When we download the soundfiles, we find 500 songs; but when we look at the song names, we find 502 titles.
Even more puzzling, if we look at the Echo Nest IDs, we find 503 titles!
After some digging around, I found the problems, and a few others.
There is no information about these discrepancies on-line, so below I present the problems and solutions.
- The extra title in the Echo Nest IDs is: “pink_floyd-echoes_15 TRQVSAX12527819B19.” Because there already is “pink_floyd-echoes TRBCHNJ1251AE42CB9”, I remove it from this file.
- The two songs missing from the soundfiles are: “crosby_stills_and_nash-guinnevere TRALRAI1251FD19699” and “radiohead-karma_police TRZEWZE1251AE72E42”. I have obtained them through other means, and upload them here.
- The mp3 file “jade_leary-going_in.mp3” is only 313 bytes. It is 21 seconds in reality, so I was able to download the entire “song” from amazon. I upload it here.
- The mp3 file “frank_zappa-whats_the_ugliest_part_of_your_body.mp3” is 2 seconds long. We download the entire song from YouTube. I upload it here.
- The mp3 file “guided_by_voices-kicker_of_elves.mp3” is 4 seconds long. We download the entire song from YouTube. I upload it here.
- The mp3 file “jackalopes-rotgut.mp3” is 3 seconds long. We download the entire song from YouTube. I upload it here.

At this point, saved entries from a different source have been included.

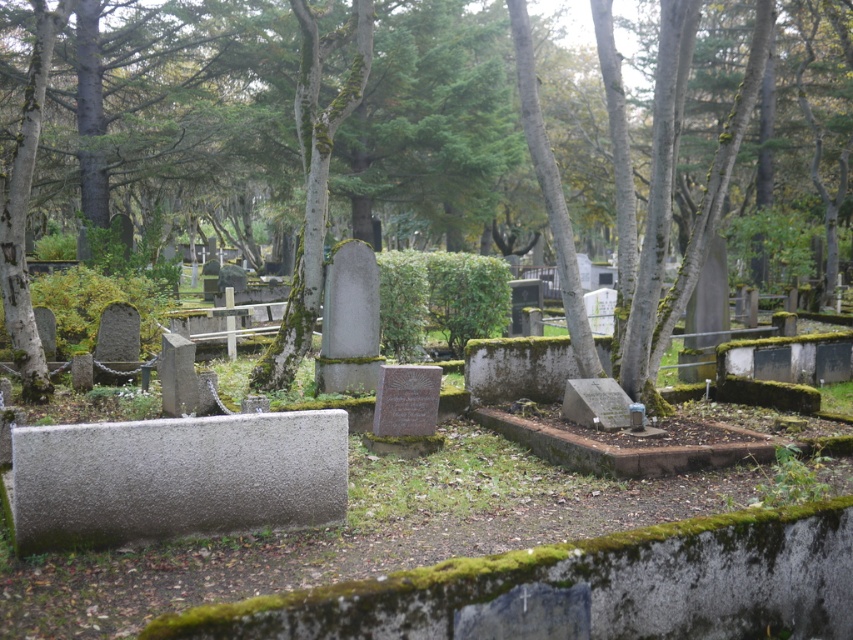
From the picture: You are a gardener tasked with trimming the green mossy tree at center. You need to reach the lowest branch of the tree. Is the granite tombstone at center in the way of your ladder placement?

The granite tombstone at center is located below the green mossy tree at center, so it is directly under the tree. This means the tombstone would block the placement of the ladder beneath the tree, making it impossible to place the ladder there safely.

You are standing in the cemetery and want to take a photo of the granite tombstone at center and the green mossy tree at center. Which object should you focus on first to ensure both are in clear view?

You should focus on the granite tombstone at center first since it is closer to you than the green mossy tree at center, ensuring both are in clear focus.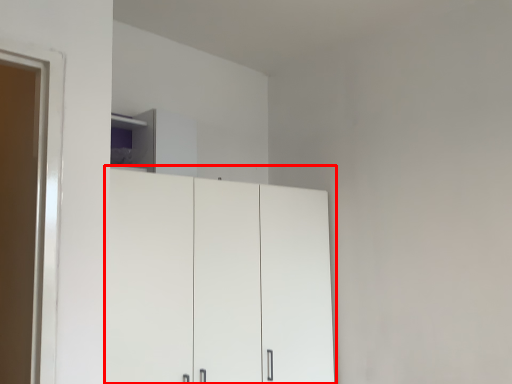
Question: From the image's perspective, what is the correct spatial positioning of cupboard (annotated by the red box) in reference to cabinetry?

Choices:
 (A) above
 (B) below

Answer: (B)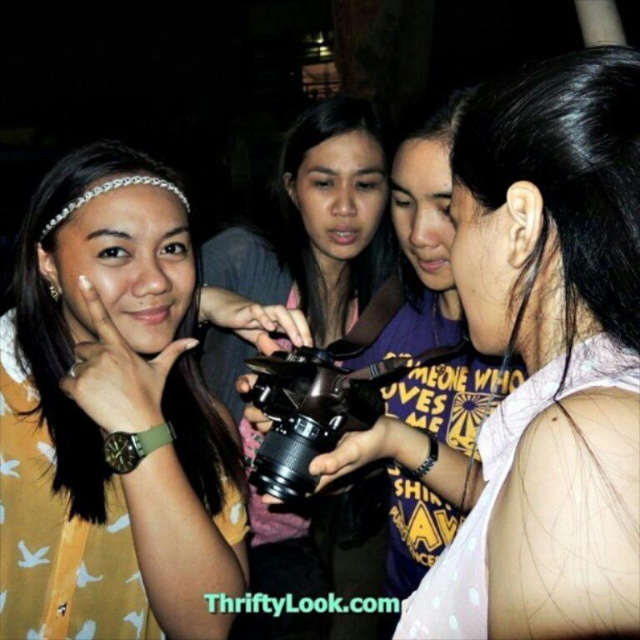
Question: Does pink dotted tank top at center appear over yellow matte shirt at left?

Choices:
 (A) no
 (B) yes

Answer: (B)

Question: Which object is the closest to the black matte camera at center?

Choices:
 (A) black plastic camera at center
 (B) yellow matte shirt at left

Answer: (B)

Question: Considering the relative positions of black matte camera at center and black plastic camera at center in the image provided, where is black matte camera at center located with respect to black plastic camera at center?

Choices:
 (A) above
 (B) below

Answer: (B)

Question: Among these points, which one is farthest from the camera?

Choices:
 (A) (204, 468)
 (B) (624, 186)
 (C) (308, 474)
 (D) (312, 141)

Answer: (D)

Question: Can you confirm if yellow matte shirt at left is wider than black matte camera at center?

Choices:
 (A) no
 (B) yes

Answer: (A)

Question: Which of the following is the closest to the observer?

Choices:
 (A) (317, 221)
 (B) (228, 509)
 (C) (371, 371)

Answer: (C)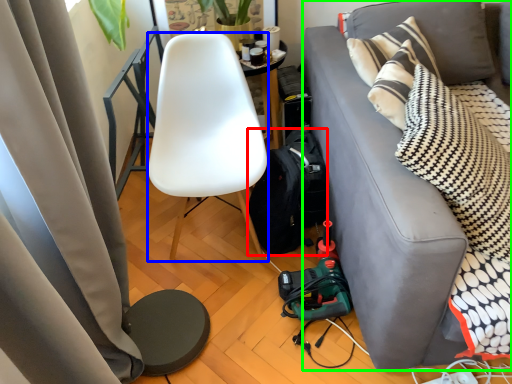
Question: Based on their relative distances, which object is farther from backpack (highlighted by a red box)? Choose from chair (highlighted by a blue box) and studio couch (highlighted by a green box).

Choices:
 (A) chair
 (B) studio couch

Answer: (B)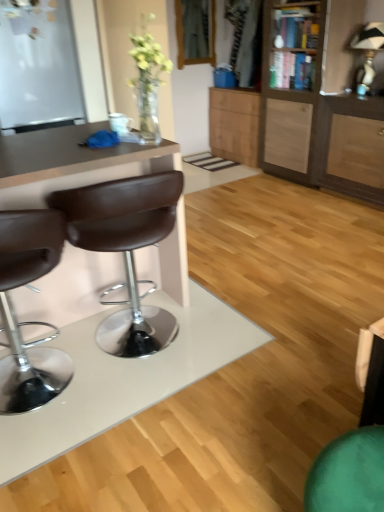
Locate an element on the screen. vacant area that is situated to the right of brown leather stool at left, placed as the 2th chair when sorted from right to left is located at coordinates (141, 404).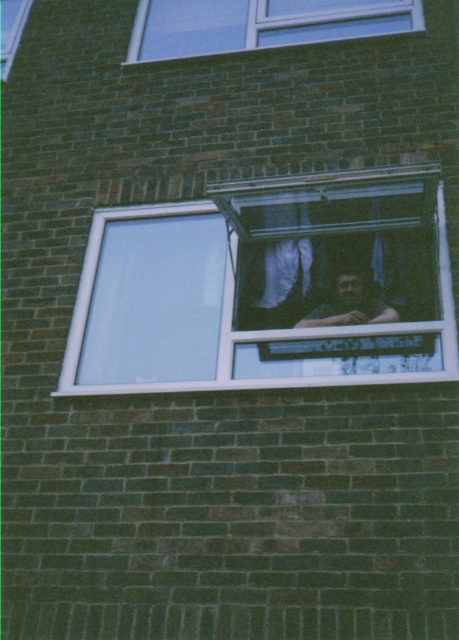
You are standing outside the brick building and want to see the person with dark brown hair at center. Can you see them through the transparent glass window at upper center?

The transparent glass window at upper center is much taller than the dark brown hair at center, so the person with dark brown hair at center is below the window. Therefore, you can see them through the transparent glass window at upper center.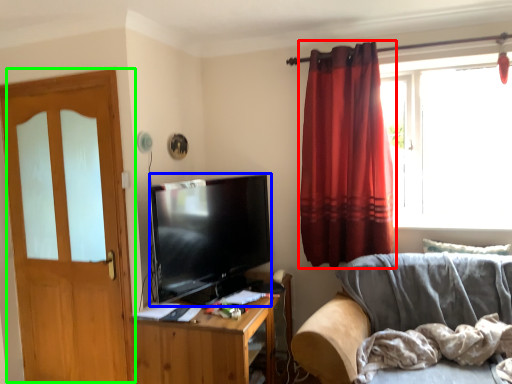
Question: Considering the real-world distances, which object is closest to curtain (highlighted by a red box)? television (highlighted by a blue box) or door (highlighted by a green box).

Choices:
 (A) television
 (B) door

Answer: (A)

- In “songnames.txt” we find the first few files listed in an order that is different from what we get when using a “dir” or “ls” command. It is also different from the order listed in the Echo Nest IDs. So, we assume that the order of the 502 sets of annotations in “hardAnnotations.txt” and “softAnnotations.txt” is that given in “songnames.txt”.